In addition to being a powerful biomarker to enable personalized cancer therapy, liquid biopsies provide a unique window into tumor biology that can be sampled at multiple time points over the course of the natural history of disease and throughout therapy. Recent studies have highlighted the substantial genetic heterogeneity that can exist with human tumors
[1]. The accumulation of mutations, genetic drift, and selective pressures within the tumor microenvironment can lead to tumor evolution that can impact how cancers respond to treatment
[2]. Multi-region sequencing has suggested that early tumor development may generally occur under weak evolutionary pressures
[3][4] but that selection appears to increase at later stages of tumor development and metastasis
[5][6][7]. However, the impact of intratumoral heterogeneity on radiotherapy outcomes remains to be defined. Modeling experiments suggest that subclones with heterogenous radiosensitivity could be a major determinant in treatment response
[8]. Further, although there is strong evidence that systemic therapy selects resistant subclones that lead to disease progression
[9], the effect of radiotherapy on tumor evolution in acquired resistance to radiotherapy is less clear. The sequencing of pre- and post-treatment samples from patients undergoing chemoradiotherapy for rectal cancer suggested that radiotherapy can substantially impact the clonal architecture and can potentially select resistant subclones
[10]. Additionally, retrospective clinical studies have reported worse local control after reirradiation compared to initial treatment with radiotherapy
[11][12], but these studies are confounded by lower doses of radiation in the reirradiation setting due to concern for toxicity.

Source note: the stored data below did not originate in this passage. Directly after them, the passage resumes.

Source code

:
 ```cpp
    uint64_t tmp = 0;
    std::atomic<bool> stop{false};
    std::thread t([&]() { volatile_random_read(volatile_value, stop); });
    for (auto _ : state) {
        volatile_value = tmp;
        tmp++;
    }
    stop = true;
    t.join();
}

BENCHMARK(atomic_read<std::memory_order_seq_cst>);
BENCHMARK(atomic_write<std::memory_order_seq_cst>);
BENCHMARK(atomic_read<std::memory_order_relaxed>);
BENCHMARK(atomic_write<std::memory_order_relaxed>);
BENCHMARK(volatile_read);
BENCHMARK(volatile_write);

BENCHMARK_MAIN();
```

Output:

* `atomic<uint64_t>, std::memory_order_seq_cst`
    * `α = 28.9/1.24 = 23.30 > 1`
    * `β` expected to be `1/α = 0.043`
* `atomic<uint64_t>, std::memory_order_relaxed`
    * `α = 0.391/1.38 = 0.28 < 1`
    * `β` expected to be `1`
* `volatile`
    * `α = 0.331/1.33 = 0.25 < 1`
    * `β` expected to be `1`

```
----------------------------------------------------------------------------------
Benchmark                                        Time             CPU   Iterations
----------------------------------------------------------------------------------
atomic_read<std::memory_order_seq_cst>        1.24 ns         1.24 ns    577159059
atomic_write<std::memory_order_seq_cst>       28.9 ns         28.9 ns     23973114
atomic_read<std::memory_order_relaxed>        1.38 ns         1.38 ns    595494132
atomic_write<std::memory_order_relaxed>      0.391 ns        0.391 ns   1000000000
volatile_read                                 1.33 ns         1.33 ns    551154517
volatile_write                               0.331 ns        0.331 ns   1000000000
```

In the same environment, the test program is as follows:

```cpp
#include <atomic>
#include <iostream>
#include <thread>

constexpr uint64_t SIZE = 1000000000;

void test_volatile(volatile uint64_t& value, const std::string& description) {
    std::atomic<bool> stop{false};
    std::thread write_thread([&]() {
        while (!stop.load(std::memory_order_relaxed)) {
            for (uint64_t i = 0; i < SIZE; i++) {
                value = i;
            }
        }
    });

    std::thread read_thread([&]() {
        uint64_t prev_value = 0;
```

Two major limitations to studying clonal evolution during radiotherapy are (1) sampling biases related to analyzing one or a few regions within a patient’s tumor and (2) a lack of longitudinal specimens to study clonal dynamics. ctDNA has the potential to be released from all of the tumor cells in a patient and can be sampled longitudinally from routine blood draws, making it a powerful tool to characterize clonal evolution (
Figure 1). Multiple studies have applied ctDNA analysis to monitor clonal evolution during the treatment of patients with systemic therapy. For example, analysis of paired pre-treatment and end-of-treatment ctDNA samples demonstrated clear evidence of resistant subclone selection during the treatment of metastatic estrogen receptor-positive breast cancer with CDK4/6 inhibition and endocrine therapy
[13]. In addition, ctDNA analysis demonstrated that subclonal tumor populations contribute to relapse after surgery and adjuvant chemotherapy for early stage lung cancer
[14]. As a result, longitudinal ctDNA analysis and subclone tracking could help to clarify the modes of tumor evolution during radiotherapy.